Interestingly, the modellers found that with no bias against Cornish, or pressure to conform, according to their model the language boundary should have remained well to the east of Bodmin as late as 1700, instead of by then being pushed to the margins of the Lizard and West Penwith. As bias against Cornish is increased in the model the historical geography comes to resemble – broadly – what is thought to have actually happened.
The authors conclude that their model could be used more widely to predict vulnerability to language decline in any particular district (or any culture change than can be mapped come to that), although only in the absence of regular movement between population centres. Moreover, they reach the intriguing conclusion that the geography of Cornwall may have played ‘a greater role than is typically imagined’, greater that is than transient political events such as the Reformation or the 1549 rising. They also intruigingly suggest that Cornish was ‘already at a geographical disadvantage’ given the topography of its territory.
Of course, like any model, credibility depends on its inputs. Some of the assumptions made here are questionable, to say the least. For example, the modern population distribution is assumed to be a proxy for the past. Yet, by the end point of 1800, west Cornwall had been in the throes of industrialisation for almost a century. A population distribution skewed towards the east in the middle ages was already well on the way to being reversed and skewed to the west.

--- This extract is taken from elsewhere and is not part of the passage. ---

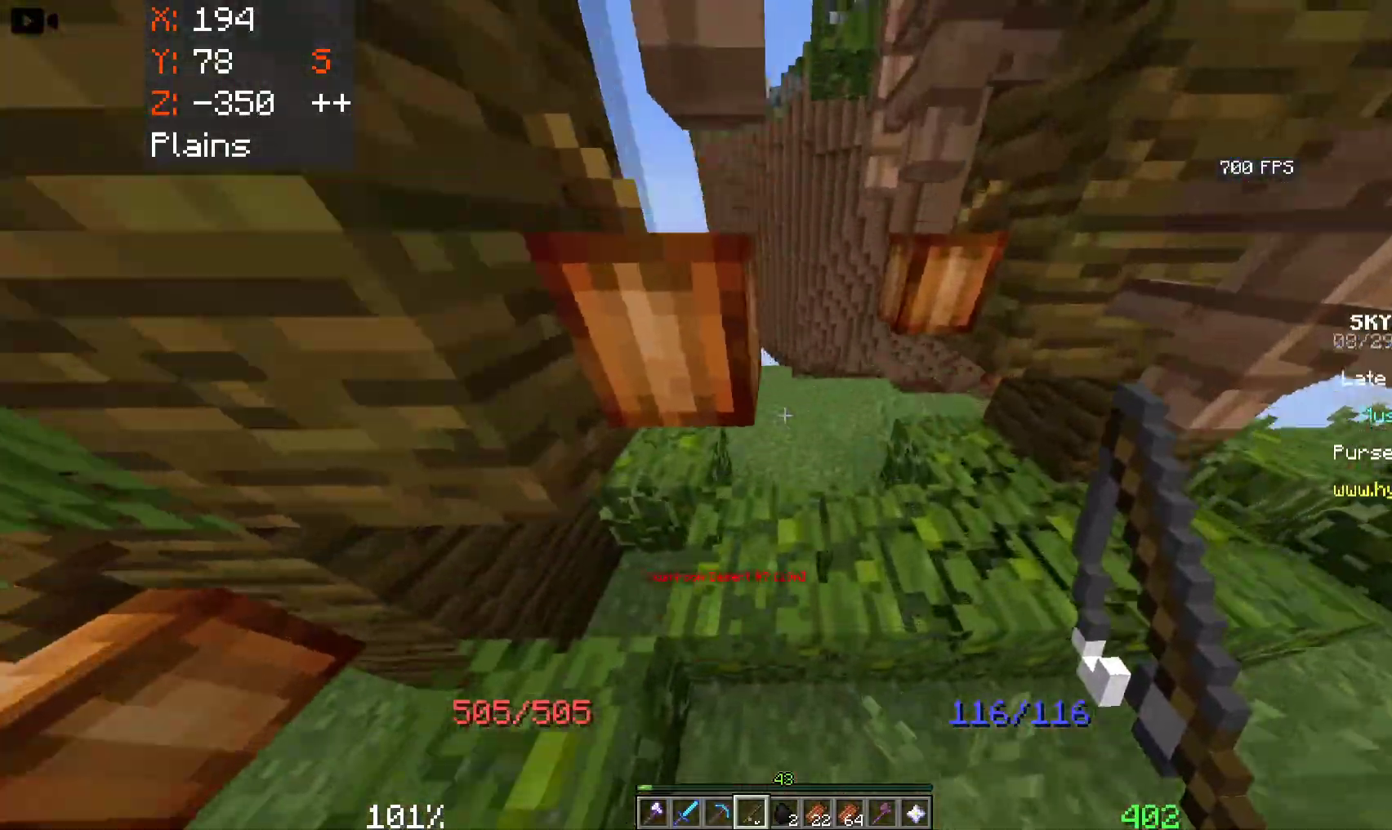
{"keys": ["d", "w"], "mouse": [], "events": [[16, "a", "down"], [33, "space", "up"], [266, "a", "up"], [300, "d", "down"]]}
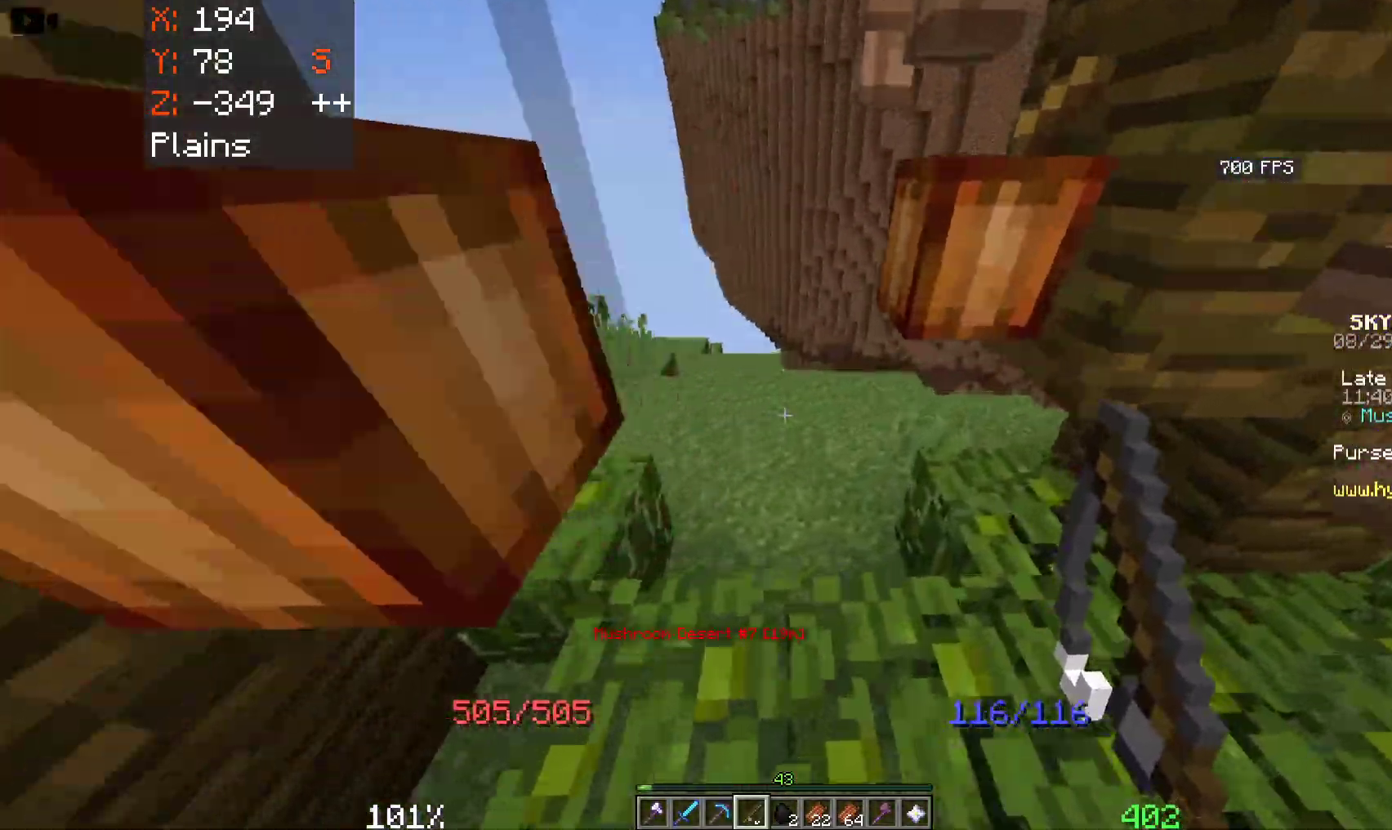
{"keys": ["a", "w"], "mouse": [], "events": [[16, "d", "up"], [250, "a", "down"]]}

Moreover, the sources used for the real decline of the language are limited to M.J.Ball’s 1993 edition of The Celtic Languages and Ken George’s speculations about the number of Cornish speakers over time published in 1986. More recent discussions of the historical geography of Cornish, for example Matthew Sprigg’s work of 2003 (Cornish Studies 11) or Oliver Padel’s discussion of where middle Cornish was spoken have been ignored.
Ken George’s work is seriously flawed in at least three ways. First, there is an assumption that the boundary between Cornish and English-speaking areas steadily moved westwards over time. This misses the now generally recognised stability from around 1300 to 1500 that produced the clear isogloss running from the Camel estuary south to Fowey.
Second, the population estimates employed in Ken’s article were based on guesswork from the 1950s and 60s and took no account of more recent demographic studies. The estimates for 1086 and 1377 are in particular far too low. As the authors of this article admit, it is ‘possible that the population estimates are inaccurate, but it is not the place of this work to speculate on such’.
Finally, both George and Brown and Wrathmall in this piece assume a discrete boundary between two language zones whereas in reality there could well have been islands of English-speakers in the towns and trading ports of the west and islands of Cornish speakers in remoter, rural parishes in the east.

… not to mention bilingual zones where social, economic, political, and legal pressures would change the dynamics of diglossia and code-switching, thus precipitating language shift.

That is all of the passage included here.